The Bush administration's plan to use military tribunals to try some of the detainees held at Guantánamo Bay, Cuba, which has faced considerable skepticism, has been receiving some of its sharpest attacks from the military defense lawyers who are participating in the process. Senior government planners once expected that the first of the prisoners to go before a tribunal would plead guilty as part of an agreement to reduce their jail time. But the five military lawyers assigned to defend the first group of prisoners have radically altered that hope, the officials now acknowledge.

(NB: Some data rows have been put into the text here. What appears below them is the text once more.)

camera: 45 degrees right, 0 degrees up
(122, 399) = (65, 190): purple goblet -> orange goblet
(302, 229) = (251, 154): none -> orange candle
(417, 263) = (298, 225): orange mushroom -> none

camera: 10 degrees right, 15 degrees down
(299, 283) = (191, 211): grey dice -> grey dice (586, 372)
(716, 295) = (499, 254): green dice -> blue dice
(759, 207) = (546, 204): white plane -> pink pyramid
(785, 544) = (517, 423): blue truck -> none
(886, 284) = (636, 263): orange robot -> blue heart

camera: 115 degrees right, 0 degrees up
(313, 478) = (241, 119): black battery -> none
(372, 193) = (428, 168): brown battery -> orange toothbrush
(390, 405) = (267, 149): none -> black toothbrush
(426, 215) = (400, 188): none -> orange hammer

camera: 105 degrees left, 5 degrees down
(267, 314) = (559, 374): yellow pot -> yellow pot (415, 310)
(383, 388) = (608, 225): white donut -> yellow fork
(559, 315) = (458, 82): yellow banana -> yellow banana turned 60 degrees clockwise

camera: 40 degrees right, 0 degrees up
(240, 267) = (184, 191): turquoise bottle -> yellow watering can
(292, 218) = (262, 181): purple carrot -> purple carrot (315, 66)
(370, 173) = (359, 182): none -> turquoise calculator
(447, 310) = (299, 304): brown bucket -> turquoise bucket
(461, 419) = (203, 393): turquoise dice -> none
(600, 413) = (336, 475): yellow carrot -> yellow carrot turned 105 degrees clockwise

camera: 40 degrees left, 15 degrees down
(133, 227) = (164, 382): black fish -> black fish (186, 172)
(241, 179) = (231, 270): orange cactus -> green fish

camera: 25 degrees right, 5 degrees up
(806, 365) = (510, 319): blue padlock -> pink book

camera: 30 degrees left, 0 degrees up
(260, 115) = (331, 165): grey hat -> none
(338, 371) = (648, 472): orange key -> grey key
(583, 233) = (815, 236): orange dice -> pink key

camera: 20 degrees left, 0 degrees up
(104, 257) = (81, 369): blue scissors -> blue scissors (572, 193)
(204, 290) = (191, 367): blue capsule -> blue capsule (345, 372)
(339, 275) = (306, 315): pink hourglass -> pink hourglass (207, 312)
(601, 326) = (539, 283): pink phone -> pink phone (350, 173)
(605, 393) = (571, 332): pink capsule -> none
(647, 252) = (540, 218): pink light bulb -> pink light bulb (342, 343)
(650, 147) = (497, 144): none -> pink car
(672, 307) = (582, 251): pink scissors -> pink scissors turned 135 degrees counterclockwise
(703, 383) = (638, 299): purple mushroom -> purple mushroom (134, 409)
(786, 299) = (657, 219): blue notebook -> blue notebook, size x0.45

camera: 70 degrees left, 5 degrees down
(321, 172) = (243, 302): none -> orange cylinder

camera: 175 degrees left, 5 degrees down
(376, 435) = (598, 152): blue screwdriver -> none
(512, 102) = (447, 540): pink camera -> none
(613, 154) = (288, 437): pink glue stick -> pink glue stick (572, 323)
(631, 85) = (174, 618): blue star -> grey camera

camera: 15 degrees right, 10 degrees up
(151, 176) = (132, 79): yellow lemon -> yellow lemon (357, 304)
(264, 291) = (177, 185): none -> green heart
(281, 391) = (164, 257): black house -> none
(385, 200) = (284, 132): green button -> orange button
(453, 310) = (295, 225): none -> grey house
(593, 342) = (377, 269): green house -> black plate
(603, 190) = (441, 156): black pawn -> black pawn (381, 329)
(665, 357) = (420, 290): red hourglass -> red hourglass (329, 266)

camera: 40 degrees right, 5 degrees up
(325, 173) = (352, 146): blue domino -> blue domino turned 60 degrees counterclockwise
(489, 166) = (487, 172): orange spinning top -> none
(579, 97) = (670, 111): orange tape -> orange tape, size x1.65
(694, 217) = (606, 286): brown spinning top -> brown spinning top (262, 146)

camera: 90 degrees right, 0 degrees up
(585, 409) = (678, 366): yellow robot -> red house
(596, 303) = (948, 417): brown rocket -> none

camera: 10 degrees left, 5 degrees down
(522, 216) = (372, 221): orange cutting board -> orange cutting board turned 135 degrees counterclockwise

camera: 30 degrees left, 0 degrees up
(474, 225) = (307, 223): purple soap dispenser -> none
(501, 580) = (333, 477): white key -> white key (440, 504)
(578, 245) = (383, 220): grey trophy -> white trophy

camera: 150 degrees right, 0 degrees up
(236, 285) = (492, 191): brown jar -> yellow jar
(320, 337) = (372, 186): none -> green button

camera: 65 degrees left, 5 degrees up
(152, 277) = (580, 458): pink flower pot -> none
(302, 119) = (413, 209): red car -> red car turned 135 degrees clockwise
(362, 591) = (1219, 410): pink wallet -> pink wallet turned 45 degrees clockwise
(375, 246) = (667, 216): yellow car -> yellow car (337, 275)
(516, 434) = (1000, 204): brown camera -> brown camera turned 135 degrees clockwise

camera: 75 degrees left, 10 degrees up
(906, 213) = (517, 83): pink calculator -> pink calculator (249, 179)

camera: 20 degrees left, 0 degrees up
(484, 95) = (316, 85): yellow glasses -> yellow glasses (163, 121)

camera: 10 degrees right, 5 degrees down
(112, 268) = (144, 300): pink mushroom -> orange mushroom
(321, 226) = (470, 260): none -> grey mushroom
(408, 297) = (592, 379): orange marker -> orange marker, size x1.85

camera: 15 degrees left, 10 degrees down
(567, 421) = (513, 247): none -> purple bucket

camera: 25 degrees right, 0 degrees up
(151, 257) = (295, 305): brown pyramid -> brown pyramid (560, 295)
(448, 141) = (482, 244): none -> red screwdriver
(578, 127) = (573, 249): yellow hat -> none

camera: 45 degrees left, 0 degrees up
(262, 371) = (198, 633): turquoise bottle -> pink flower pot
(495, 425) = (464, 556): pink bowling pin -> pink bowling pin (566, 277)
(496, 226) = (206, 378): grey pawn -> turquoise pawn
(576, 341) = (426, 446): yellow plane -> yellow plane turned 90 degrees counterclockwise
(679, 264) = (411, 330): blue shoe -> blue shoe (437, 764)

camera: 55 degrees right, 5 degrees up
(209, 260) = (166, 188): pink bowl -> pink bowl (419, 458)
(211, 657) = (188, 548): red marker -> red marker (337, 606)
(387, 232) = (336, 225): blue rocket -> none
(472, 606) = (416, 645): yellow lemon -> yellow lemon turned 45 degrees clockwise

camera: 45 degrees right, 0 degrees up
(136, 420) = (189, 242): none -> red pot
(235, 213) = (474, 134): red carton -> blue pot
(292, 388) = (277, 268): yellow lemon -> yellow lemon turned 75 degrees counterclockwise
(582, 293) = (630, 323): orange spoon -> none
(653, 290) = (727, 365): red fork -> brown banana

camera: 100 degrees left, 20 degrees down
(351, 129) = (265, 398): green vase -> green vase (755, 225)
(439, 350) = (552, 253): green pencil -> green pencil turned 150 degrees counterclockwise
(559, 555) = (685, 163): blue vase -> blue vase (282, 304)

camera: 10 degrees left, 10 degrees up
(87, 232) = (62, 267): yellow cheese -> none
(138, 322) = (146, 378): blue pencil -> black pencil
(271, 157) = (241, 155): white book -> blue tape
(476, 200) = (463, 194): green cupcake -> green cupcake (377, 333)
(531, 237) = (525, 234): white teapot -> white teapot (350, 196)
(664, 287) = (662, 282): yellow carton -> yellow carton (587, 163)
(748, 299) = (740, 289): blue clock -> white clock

The uniformed lawyers have been especially forceful, not only in asserting their clients' innocence but also in denouncing the tribunal system as inherently unfair and rigged. [...] Last month, an audience at Oxford University in England was stunned, witnesses said, when two of the lawyers, Lt. Cmdr. Charles Swift of the Navy and Maj. Mark Bridges of the Army, said the tribunals were not capable of producing a fair and just result. [...] The day before the Oxford event, Maj. Michael Mori of the Marines, another defense lawyer, said at a London news conference, "The system is not set up to provide even the appearance of a fair trial." [...] Lt. Col. Sharon Shaffer, who was a judge in the Air Force until being assigned to defend a Sudanese detainee, said she had told audiences of her "great concerns about whether he can receive a fair trial with rules that are written that are twisted against the defense." Like the other defense lawyers, she was critical of rules requiring that motions do not go to the panel of judges "but to the same officer who approved the charges in the first place." [...] Lt. Cmdr. Philip Sundel of the Navy, one of the lawyers, has complained that the tribunal process lacks the needed checks and balances to be fair. [...] Last month, Commander Swift filed the first lawsuit on behalf of a detainee directly challenging the military tribunal system. It asserts that the Bush administration's plans for his client violate the Constitution, federal law and the nation's obligations under the Geneva Conventions.
To be sure, it's the job of the defense to do all they can for their client. However ... depending on how you define your terms, the defense in this country very rarely attacks the system itself as the problem. They may say that there are problems with the jury selection process, that the prosecution is either malicious or corrupt, that there were problems with how the judge handled the case, that an earlier defense lawyer was incompetent ... but they very rarely say, "This system cannot produce a fair trial." And when your defense lawyers are saying this publicly and repeatedly, when it doesn't particularly matter how they influence public opinion, when there's no jury pool to contaminate, then that would indicate a seriously damaged system. The problem with these tribunals, from the admininistration's point of view, is not that they need to be fair in and of themselves -- the administration couldn't give a rat's ass if the tribunals actually are fair, as long as they get the results they want from them. The administration's problem is that they need to be seen to be fair, so that people here and abroad will have confidence that the administration isn't running a set of kangaroo courts. Since kangaroo courts are pretty much exactly what the administration had in mind, this is going to lead to some problems, and yet more human rights violations charges leveled against us. All richly deserved.